Когда я взбежал на мостик, командир корабля уже прекратил стрельбу. Все присутствующие здесь находились в замешательстве, и больше всех вахтенный командир старший лейтенант Борзик. Выясняется, что двумя минутами раньше от дальномерщика поступил доклад: «Перископ прямо по курсу, дистанция сорок три кабельтовых!» Возможно, будь на месте дальномерщика кто-либо другой, а не краснофлотец Василий Шкуропат, к его докладу вахтенный командир отнесся бы с меньшим доверием. Да и доклад был сделан столь взволнованно, что Борзик не дослушал вторую его часть о большом расстоянии и поспешил объявить боевую тревогу. В результате оказалось, что мы обстреляли плывущую корягу, которая, действительно, походила на перископ.

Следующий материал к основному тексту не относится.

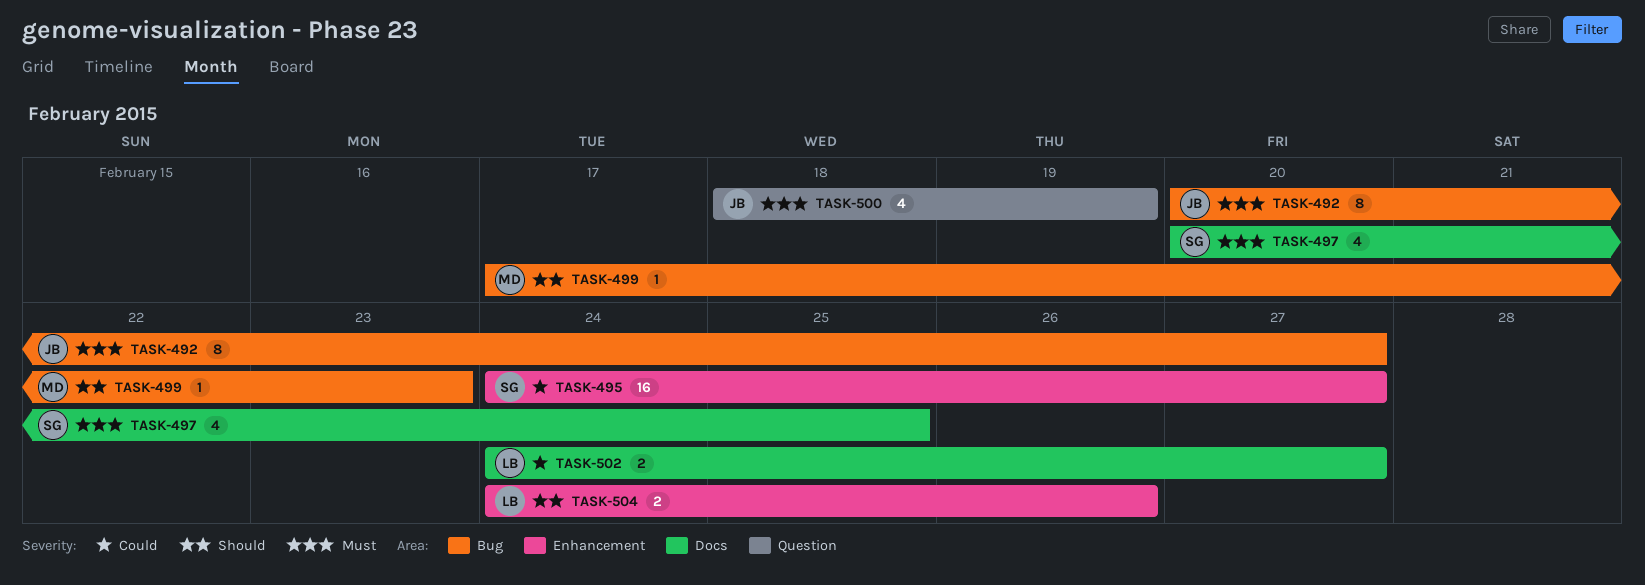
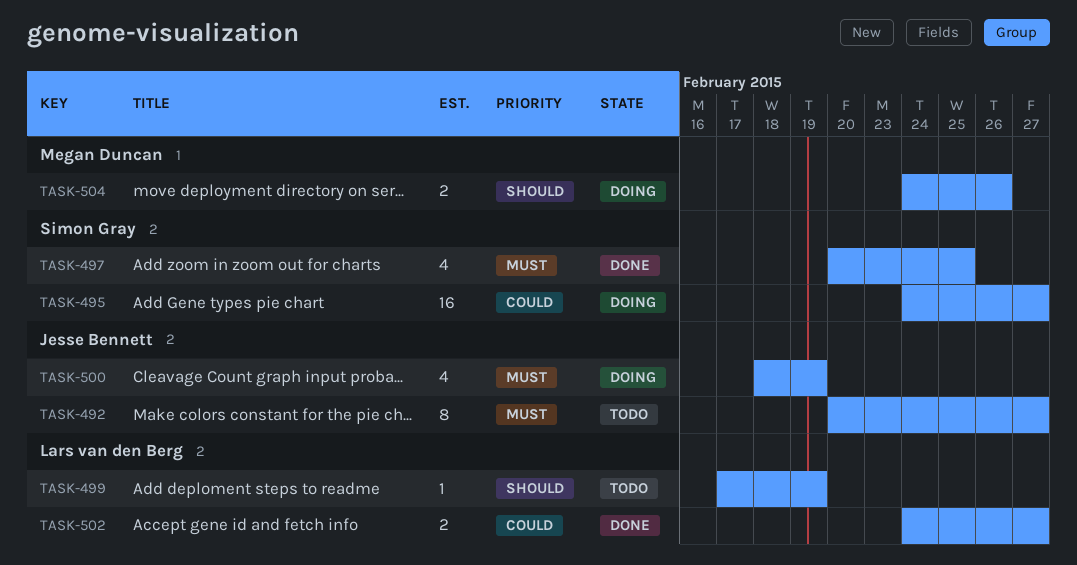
TASK-499, owner: Megan Duncan -> Lars van den Berg
TASK-499, due: Feb 23 -> Feb 19
TASK-504, owner: Lars van den Berg -> Megan Duncan

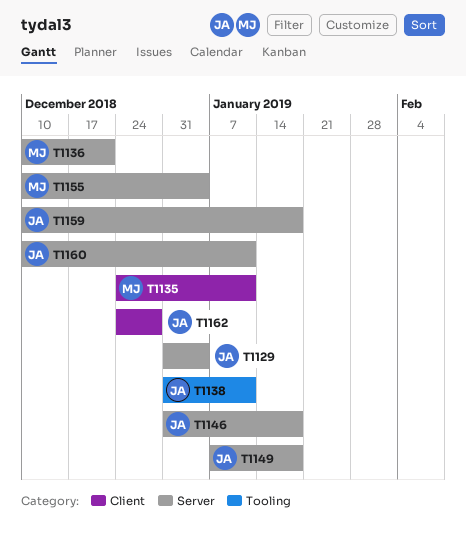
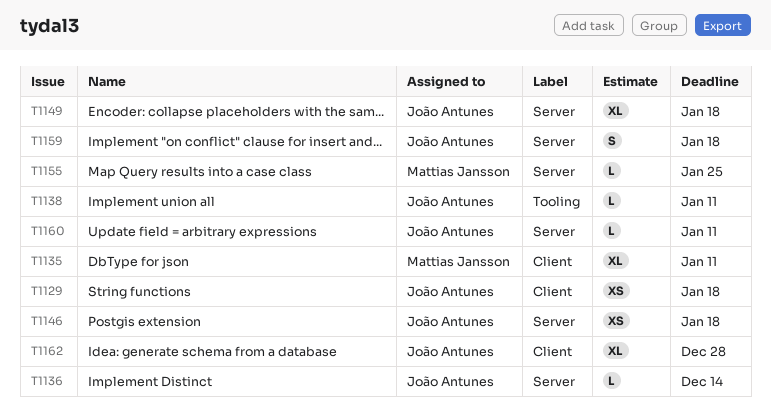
T1129, label: Server -> Client
T1129, due: Jan 4 -> Jan 18
T1136, owner: Mattias Jansson -> João Antunes
T1136, due: Dec 21 -> Dec 14
T1155, due: Jan 4 -> Jan 25

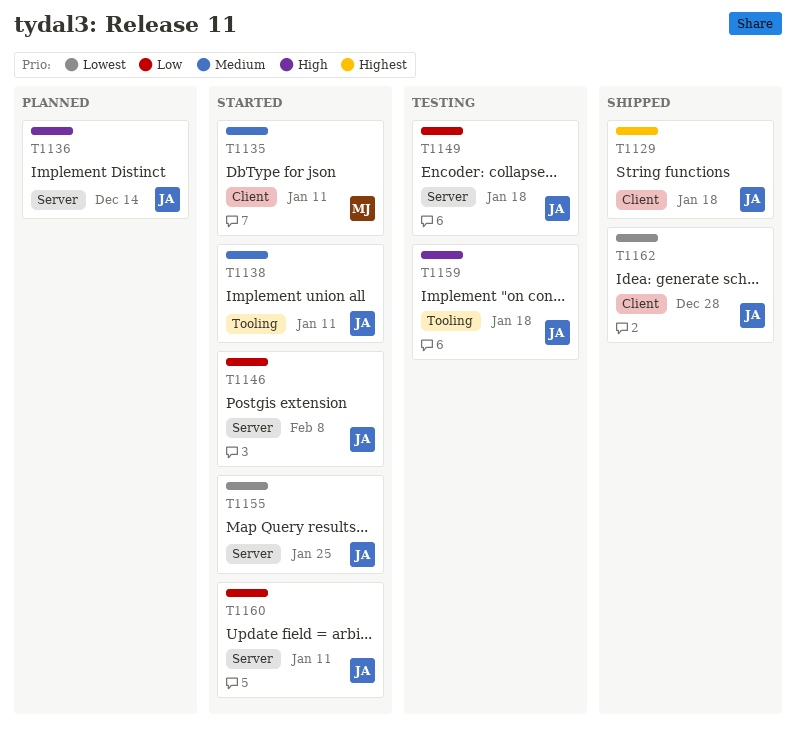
T1146, due: Jan 18 -> Feb 8
T1155, owner: Mattias Jansson -> João Antunes
T1159, label: Server -> Tooling

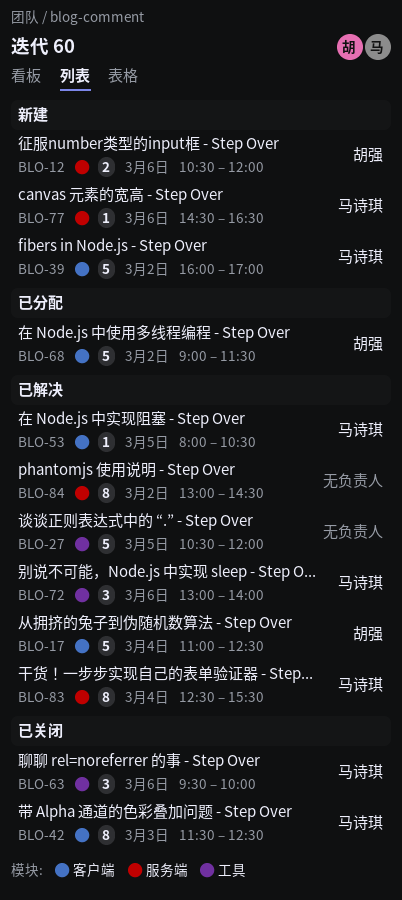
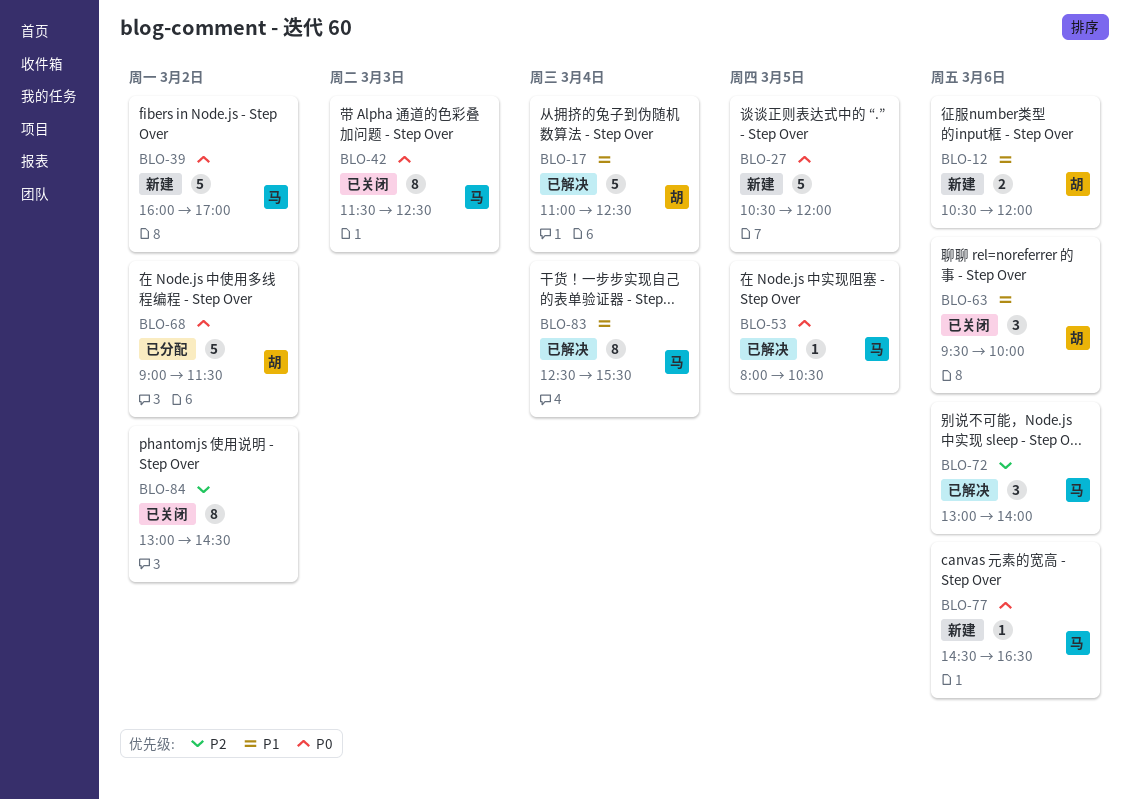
BLO-27, status: 已解决 -> 新建
BLO-63, owner: 马诗琪 -> 胡强
BLO-84, status: 已解决 -> 已关闭

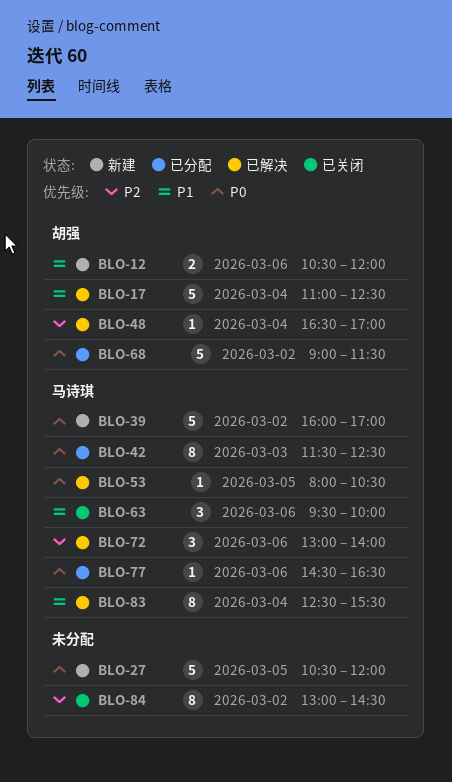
BLO-42, status: 已关闭 -> 已分配
BLO-48: none -> present
BLO-63, owner: 胡强 -> 马诗琪
BLO-77, status: 新建 -> 已分配

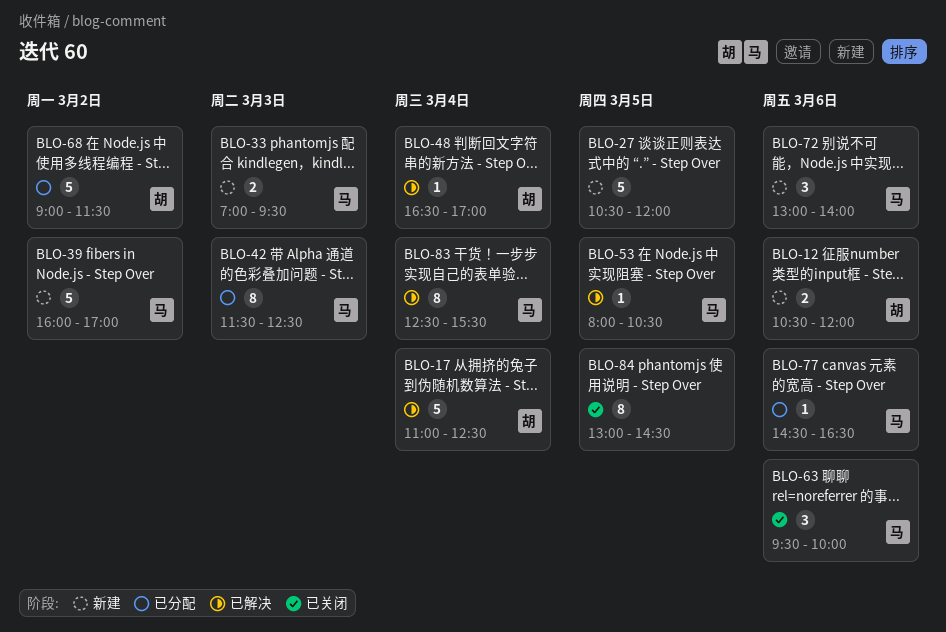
BLO-33: none -> present
BLO-72, status: 已解决 -> 新建
BLO-84, day: Mar 2 -> Mar 5

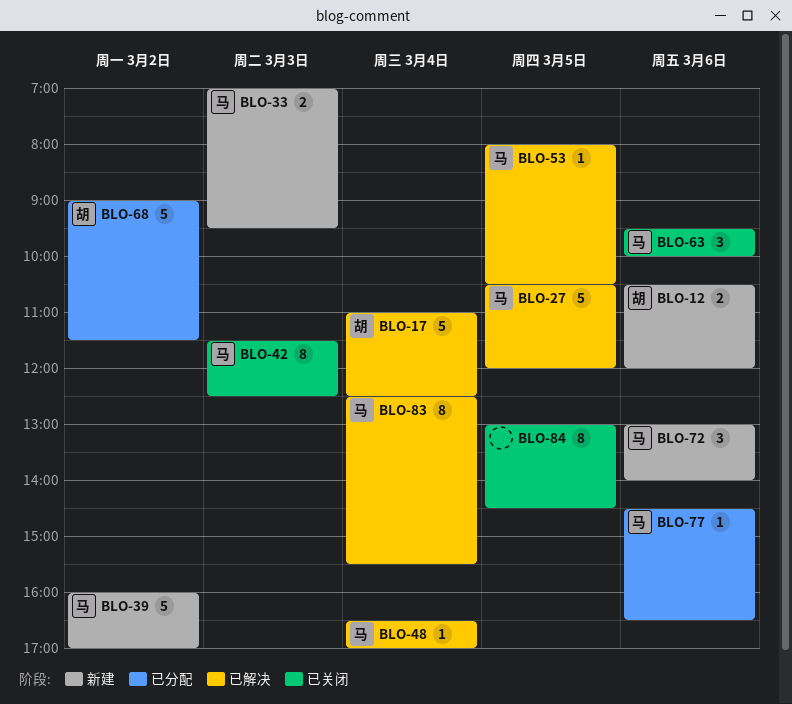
BLO-27, status: 新建 -> 已解决
BLO-27, owner: none -> 马
BLO-42, status: 已分配 -> 已关闭
BLO-48, owner: 胡 -> 马

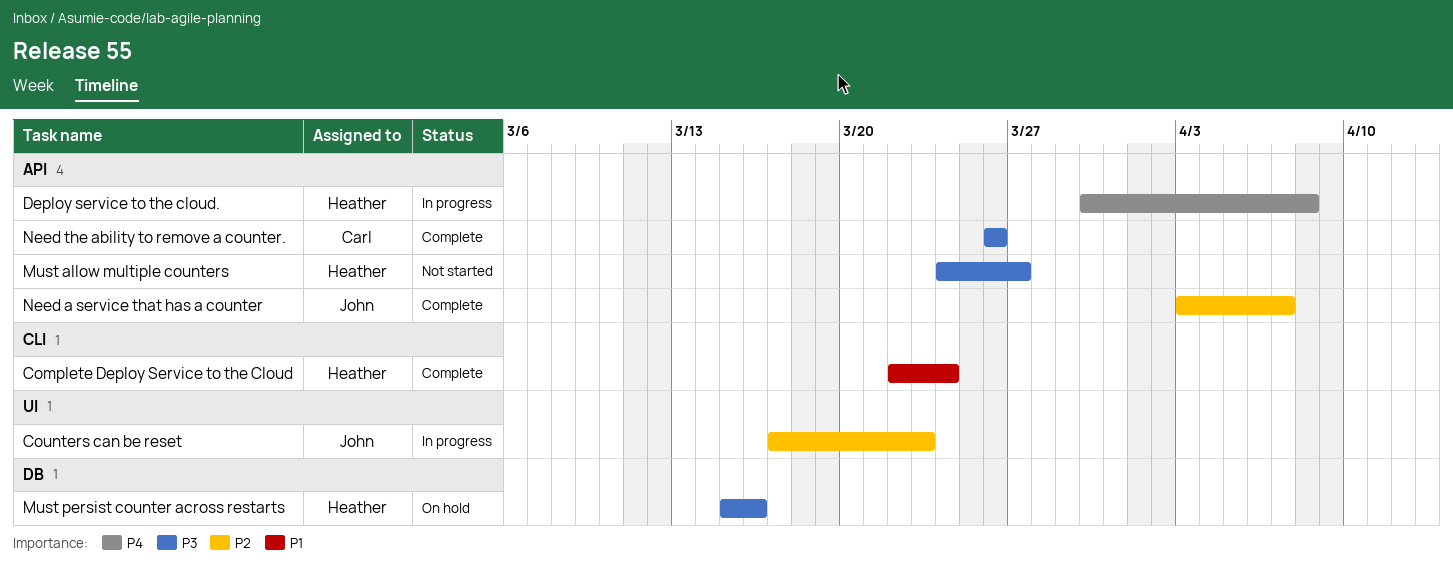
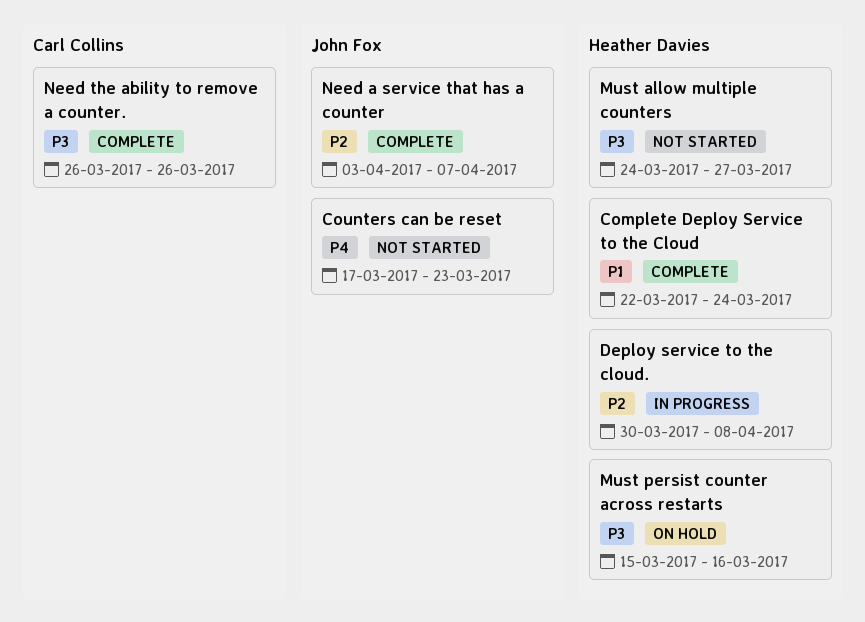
Counters can be reset, status: In progress -> Not started
Counters can be reset, priority: P2 -> P4
Deploy service to the cloud., priority: P4 -> P2

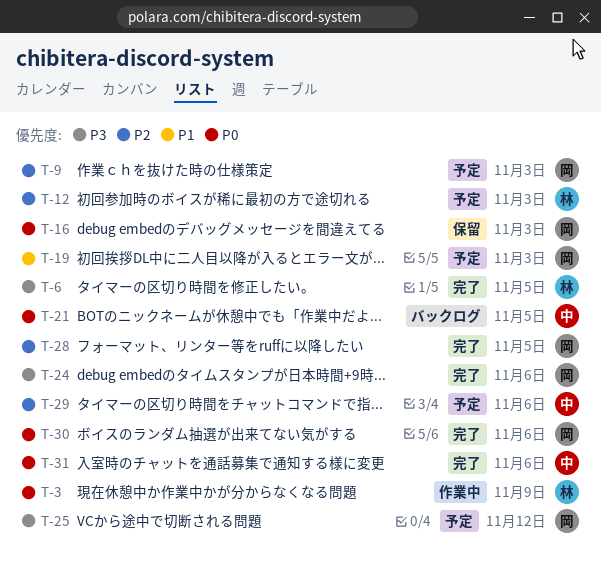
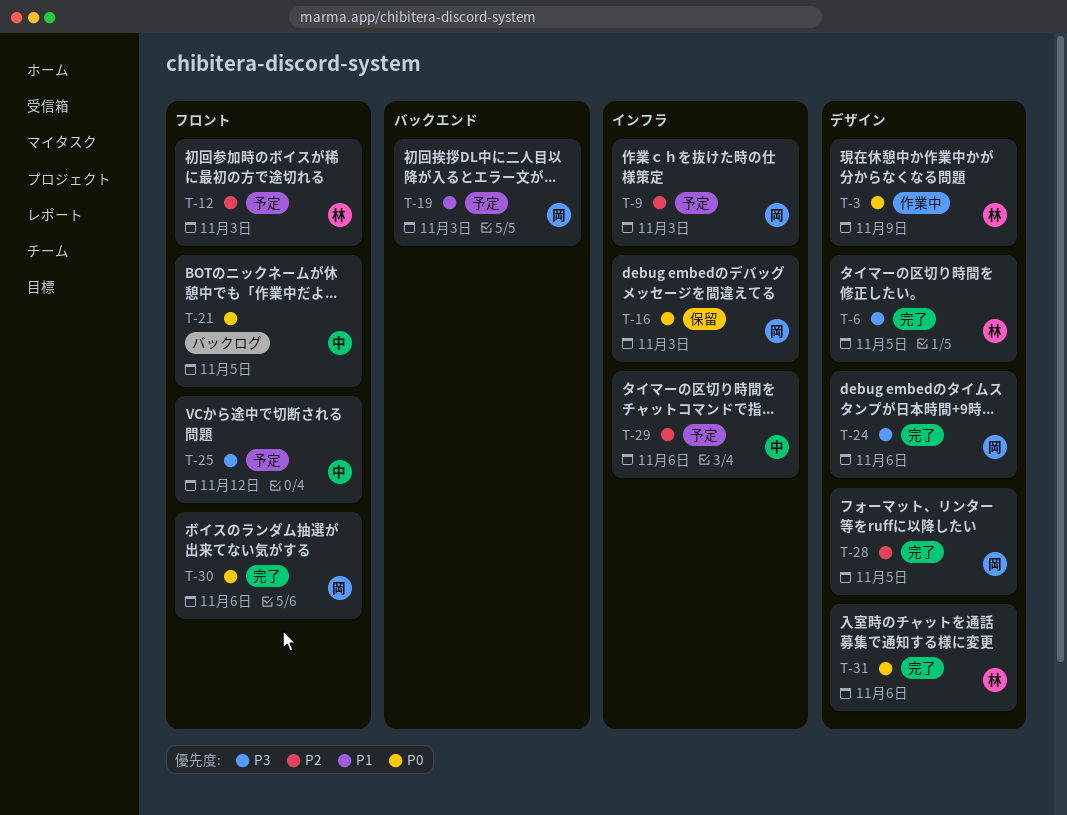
T-25, owner: 岡 -> 中
T-31, owner: 中 -> 林

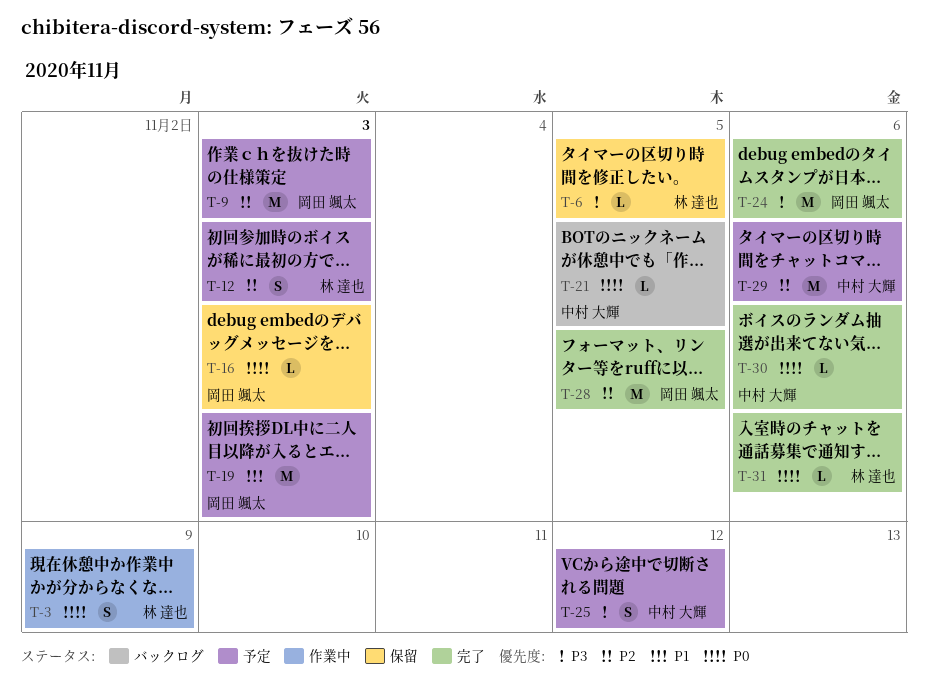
T-6, status: 完了 -> 保留
T-30, owner: 岡田 颯太 -> 中村 大輝

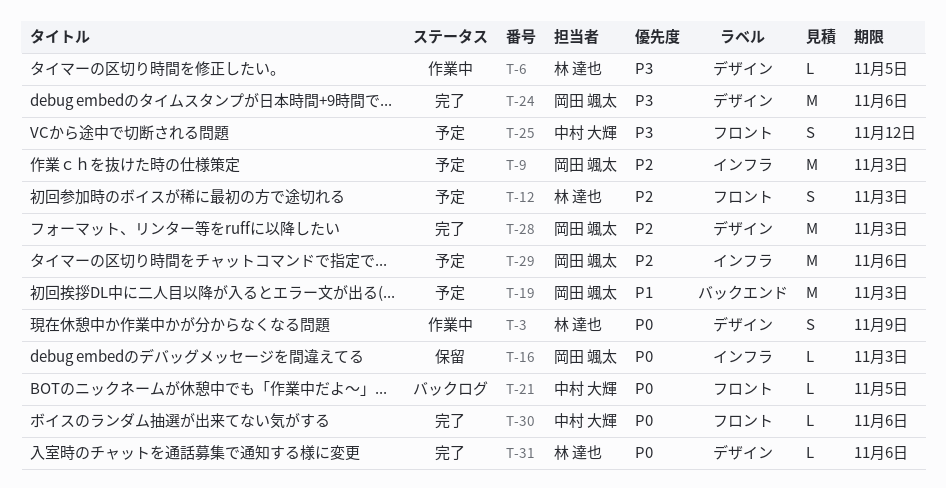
T-6, status: 保留 -> 作業中
T-28, due: Nov 5 -> Nov 3
T-29, owner: 中村 大輝 -> 岡田 颯太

Наконец страсти улеглись и на корабле вновь была объявлена готовность № 2. Но Борзик никак не мог прийти в себя, его звучный баритон потерял уверенные интонации, а глаза боялись перехватить насмешливый взгляд товарищей.
Комиссар попытался подбодрить Борзика:
– Первый блин всегда комом, в следующий раз подобного не произойдет. Верно?
Борзик с благодарностью смотрит на Мотузко:
– Могу в этом поклясться!
– Зато вы действовали смело, без колебаний, не побоялись взять на себя ответственность. И расчеты орудий показали, что умеют действовать быстро и решительно.
Слышавший весь этот разговор Минаев не без скрытой усмешки уточняет:
– Но все же, думается, товарищ Борзик предпочел бы открыть огонь по противнику, а не по плавающему бревну. [62]
Что и говорить, случай досадный, а причина - слабая организация не где-нибудь, а на ходовом мостике. Это все понимают и потому еще долго испытывают чувство неловкости…
Конец дня и ночь прошли без каких-либо происшествий, главное наше внимание было уделено наблюдению за воздухом и водой, отработке докладов на главный командный пункт. Наши зенитчики продолжали оставаться в состоянии повышенной боевой готовности, а орудийные расчеты проводили учения и тренировки.
Перед заходом солнца дважды появлялись в небе самолеты-разведчики противника, однако к нам они не приближались и никаких последствий мы не ощутили.
Утром в заданном месте мы встретились с конвоем, состоявшим из плавдока грузоподъемностью 5 000 тонн, который буксировал ледокол «Макаров» и буксир «СП-13». Шли они в охранении канонерской лодки «Красная Абхазия» и трех сторожевых катеров. С воздуха их прикрывали истребители. Несмотря на мощные буксировщики, скорость хода едва достигала четырех узлов. «Незаможник» обменялся позывными с канлодкой и встал в голову конвоя.